お姉さんの言葉に頷くとさっきの事を忘れるために息を吸って全力で歌う。

 

「素晴らしい歌声ね。起きなさい。シュガー」(シュガーが眠らされるなんて……この子の力はやはり若様の計画の障害になるわね)

 

歌を聞いて眠ったシュガーちゃんの肩を揺すり起こすお姉さん。

 

「お姉ちゃん計画を実行するの?」

 

「ええ。お願いするわね」

 

「うん分かった」

 

シュガーはウタに触れる。するとウタの姿は人形に変わる。

 

「えっ?私、人形に!?戻してよ!!シュガーちゃん!!」

 

「貴方が誰かはもう分からないけどうるさいわね。契約よ。声を出さないで」

 

ウタの叫びをシュガーは迷惑そうな表情で見るとそのまま呟く。

 

「ギーゴ!ギーゴ!」(えっ!?声が出ない!?待って!!)

 

「じゃあね。貴方とはもう二度と会わないと思う」

 

ウタはシュガーの命令の所為で声が出なくなり、人形からは壊れたオルゴールのような音が流れる。

 

「シュガー。ドレスローザに帰るわよ」

 

「分かった。
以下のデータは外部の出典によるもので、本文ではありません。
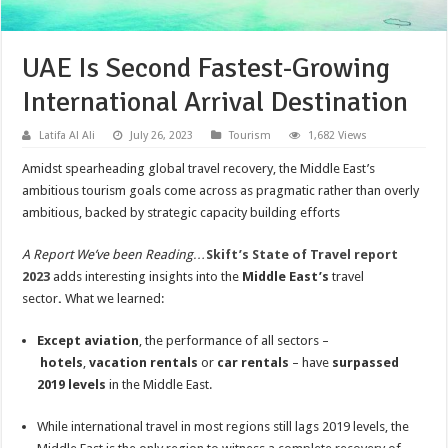
UAE Is Second Fastest-Growing
International Arrival Destination
Latifa Al Ali
July 26, 2023
Tourism
1,682 Views
Amidst spearheading global travel recovery, the Middle East’s
ambitious tourism goals come across as pragmatic rather than overly
ambitious, backed by strategic capacity building efforts
A Report We’ve been Reading…
Skift’s State of Travel report
2023
adds interesting insights into the
Middle East’s
travel
sector
.
What we learned:
Except aviation
, the performance of all sectors –
hotels
,
vacation rentals
or
car rentals
– have
surpassed
2019 levels
in the Middle East.
While international travel in most regions still lags 2019 levels, the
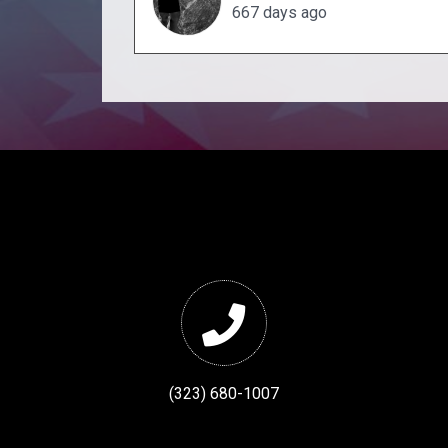
667 days ago
(323) 680-1007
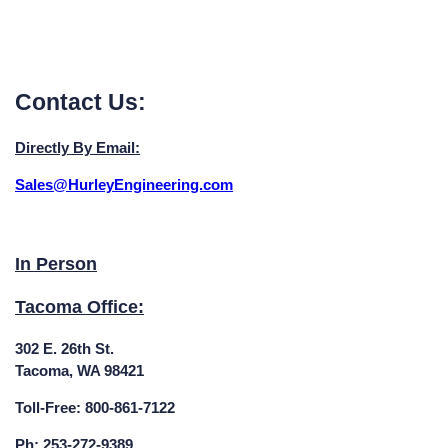
Contact Us:
Directly By Email:
Sales@HurleyEngineering.com
In Person
Tacoma Office:
302 E. 26th St.
Tacoma, WA 98421
Toll-Free: 800-861-7122
Ph: 253-272-9389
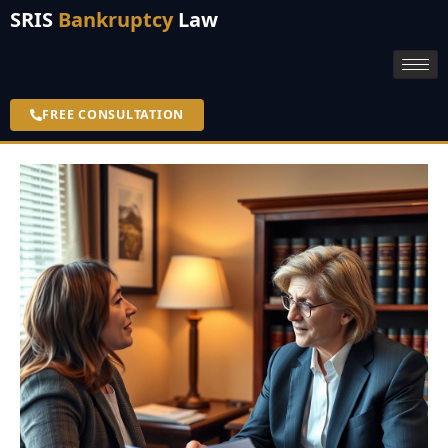
SRIS
Bankruptcy
Law
FREE CONSULTATION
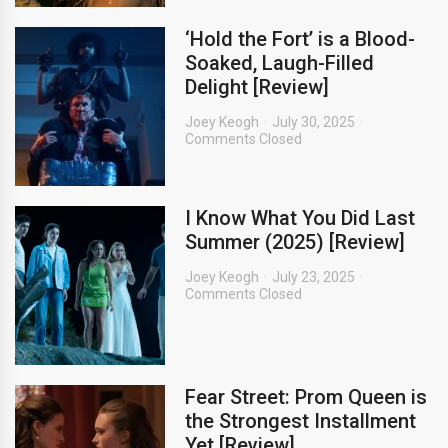
‘Hold the Fort’ is a Blood-
Soaked, Laugh-Filled
Delight [Review]
Joey Keogh
July 30, 2025
Comments Closed
I Know What You Did Last
Summer (2025) [Review]
Joey Keogh
July 23, 2025
Comments Closed
Fear Street: Prom Queen is
the Strongest Installment
Yet [Review]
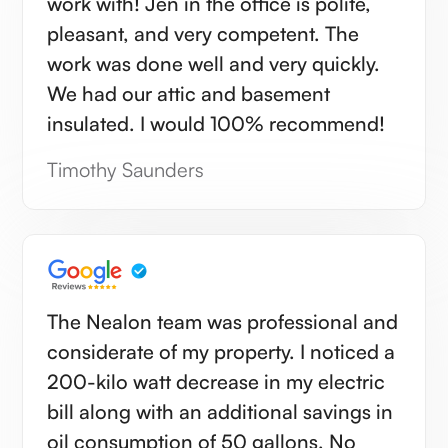
work with! Jen in the office is polite,
pleasant, and very competent. The
work was done well and very quickly.
We had our attic and basement
insulated. I would 100% recommend!
Timothy Saunders
The Nealon team was professional and
considerate of my property. I noticed a
200-kilo watt decrease in my electric
bill along with an additional savings in
oil consumption of 50 gallons. No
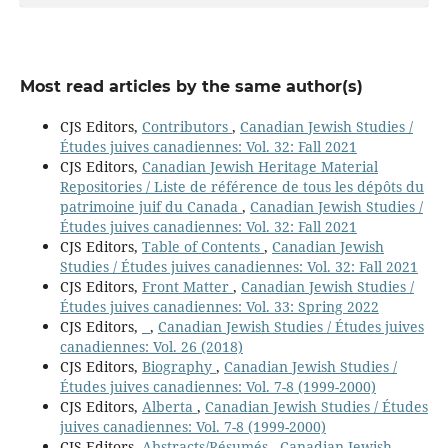
Most read articles by the same author(s)
CJS Editors,
Contributors
,
Canadian Jewish Studies /
Études juives canadiennes: Vol. 32: Fall 2021
CJS Editors,
Canadian Jewish Heritage Material
Repositories / Liste de référence de tous les dépôts du
patrimoine juif du Canada
,
Canadian Jewish Studies /
Études juives canadiennes: Vol. 32: Fall 2021
CJS Editors,
Table of Contents
,
Canadian Jewish
Studies / Études juives canadiennes: Vol. 32: Fall 2021
CJS Editors,
Front Matter
,
Canadian Jewish Studies /
Études juives canadiennes: Vol. 33: Spring 2022
CJS Editors,
,
Canadian Jewish Studies / Études juives
canadiennes: Vol. 26 (2018)
CJS Editors,
Biography
,
Canadian Jewish Studies /
Études juives canadiennes: Vol. 7-8 (1999-2000)
CJS Editors,
Alberta
,
Canadian Jewish Studies / Études
juives canadiennes: Vol. 7-8 (1999-2000)
CJS Editors,
Abstracts/Résumés
,
Canadian Jewish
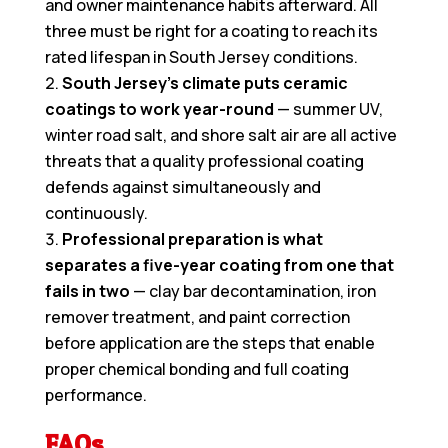
and owner maintenance habits afterward. All
three must be right for a coating to reach its
rated lifespan in South Jersey conditions.
South Jersey’s climate puts ceramic
coatings to work year-round
— summer UV,
winter road salt, and shore salt air are all active
threats that a quality professional coating
defends against simultaneously and
continuously.
Professional preparation is what
separates a five-year coating from one that
fails in two
— clay bar decontamination, iron
remover treatment, and paint correction
before application are the steps that enable
proper chemical bonding and full coating
performance.
FAQs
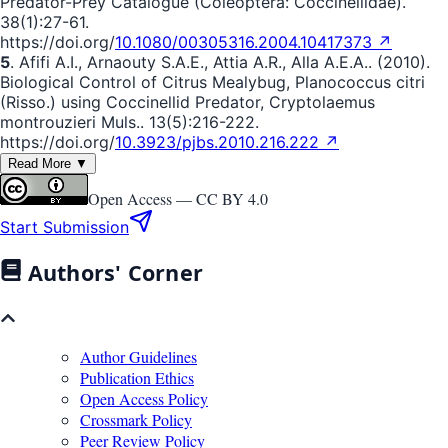
Predator-Prey Catalogue (Coleoptera: Coccinellidae).
38(1):27-61.
https://doi.org/
10.1080/00305316.2004.10417373 ↗
5
. Afifi A.I., Arnaouty S.A.E., Attia A.R., Alla A.E.A.. (2010).
Biological Control of Citrus Mealybug, Planococcus citri
(Risso.) using Coccinellid Predator, Cryptolaemus
montrouzieri Muls.. 13(5):216-222.
https://doi.org/
10.3923/pjbs.2010.216.222 ↗
Read More ▼
Open Access —
CC BY 4.0
Start Submission
Authors' Corner
Author Guidelines
Publication Ethics
Open Access Policy
Crossmark Policy
Peer Review Policy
お姉ちゃん!!」

 

「ギーゴ!ギーゴ!」(お願い!!私を元に戻して!!)

 

ウタの叫びも空しくシュガーとモネはエレジアを去る。

 

「ギーゴ!ギーゴ!」(そうだ!!シャンクスなら!!)

 

「なぁバギー。何で俺たちは音楽の国エレジアにいるんだ?」

 

「知るかよ!お前が音楽って面じゃねえ事は知ってるがな」

 

「確かにな。バギーの赤鼻は芸術的で面白いけどな」

 

「俺の鼻を馬鹿にするんじゃねえ!!派手にむかつく奴だぜ!!」

 

「そうかそうか。船に戻ろうか」

 

「無視するんじゃねえ!!」

 

シャンクスとバギーはウタの存在を忘れ騒ぎながら船に戻ろうとする。

 

「ギーゴ!ギーゴ!」(シャンクス!!私だよ!!ウタだよ!!)

 

歩くシャンクスとバギーに必死に呼びかけるウタ。

 

「バギー!凄いぞ人形が動いてるぞ」

 

「お前に懐いてるんじゃねえか?」

 

「それは嬉しいがすまない。旅を急いでるんだ」

 

ウタの叫びも空しくシャンクスとバギーは人形を気にせずに素通りして船に戻る

 

「ギーゴ!ギーゴ!」(誰も私の事を覚えてない……嫌だよ……誰か助けてよ……ネミー……)

 

ウタはシャンクスたちの船に忍び込み乗り込むと悲しい壊れたオルゴールの音色が海に鳴り響いた。